The arrows A4, A5, A8, and A9 are used to represent secondary causes that under certain circumstances can be used to add even greater detail to the cause-and-effect estimation. Secondary causes can be for example “other operations consuming A”, “other operations running in the same work cell”, “inventory level of A is under safety stock”, or “a planned receipt of A is delayed”. The illustrated fishbone diagram is useful to clearly represent in the end box (here box 24) the ultimate effect and in the category boxes the general causes. Secondary, tertiary causes (arrows) are the facts observed in the reality and arrows are useful to represent their mutual relation to the general causes and ultimate effects. In the current example, the mutual relation between A8 and A9 is different from what relates to A4 and A5. The replacement failure (expressed by box 21 and arrow A3) occurs if A4 and/or A5 occurs. The extra demand for material A (box 20) occurs if both A8 and A9 occurs.

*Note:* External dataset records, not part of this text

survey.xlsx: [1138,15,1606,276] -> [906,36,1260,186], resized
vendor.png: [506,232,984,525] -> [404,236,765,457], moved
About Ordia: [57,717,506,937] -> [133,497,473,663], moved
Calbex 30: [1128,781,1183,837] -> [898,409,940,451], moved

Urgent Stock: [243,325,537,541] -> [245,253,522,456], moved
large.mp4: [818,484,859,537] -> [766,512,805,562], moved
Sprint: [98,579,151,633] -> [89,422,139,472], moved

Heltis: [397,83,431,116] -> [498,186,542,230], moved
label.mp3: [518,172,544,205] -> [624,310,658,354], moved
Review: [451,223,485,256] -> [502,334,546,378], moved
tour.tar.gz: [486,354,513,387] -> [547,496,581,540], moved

The fault tree analysis diagram can be used to illustrate events that might lead to a failure. By this knowledge a failure can be prevented. The fault tree analysis diagram can be used in a Six Sigma process, particularly in the analyze phase of the Six Sigma business improvements process. Failures that are analyzed in Six Sigma activities can be related with the production disturbance to be detected.

An example of a fault tree analysis diagram is depicted in FIG. 3. If a planned receipt of material A is delayed (event block 34) and the inventory of raw material A is under safety stock (event block 33) the quantity of raw material A is no longer sufficient (block 30). The conjunction of the two events 33 and 34 is effected by AND-conjunction 32. An extra demand for material A (event block 35) also (OR-conjunction 31) leads to an insufficient quantity of raw material A. Other operations consuming material A (event block 36) and other operations running in the same work cell (event block 37) may lead to an extra demand for material A (event block 35). An “inhibit” symbol 38 represents the logical implications of the event blocks 36 and 37. The output condition of the inhibit symbol 38 is TRUE if all input conditions (37) are TRUE and the additional condition 36 is TRUE. It behaves here in the same way as an AND gate, thus not providing additional modeling capabilities. It is here useful to illustrate and to emphasize the fact that there is an additional condition (36) or pre-condition that must be verified.

For drawing up the fault tree analysis diagram one begins by defining the top event or failure 30. Then one can use event shapes 33, 34, 35, 36 and 37 and gate shapes 31, 32 and 38 to illustrate, top-down, the process that might lead to the failure 30. Once the fault tree analysis diagram is completed, one can use it to identify ways to eliminate causes for failure 30 and to devise corrective measures for preventing failure 30. Such a measure can be the opportunity to “perform an operation requiring different material” which is mentioned in box 40. The corresponding disturbance “operation requiring material A stops” is mentioned in box 39.

A similar approach can be adopted to capture and represent expert's knowledge about process dynamics and map cause-effect relationships between events, that can be collected at MES level, and disturbances and opportunities, that can drive the agent-oriented control logic 1.

In principle, with an agent-oriented software a distributed software system with a complex and difficult to see through total behavior can be developed. The distributed software system is regarded as a quantity of autonomous agents, who act independently within their decision framework and pursue thereby given goals. Agents can interact flexibly with one another and cooperate by negotiations, in order to achieve their individual goals. In the agent-oriented way of thinking a problem definition is abstracted into individual agents under the criteria autonomy, interaction, reactivity, goal orientation, pro activity and persistence in order to be able to describe, e.g., distributed information, functionality and decision-making processes. Therefore, it can be helpful to implement the scheduler 1 as agent based scheduler.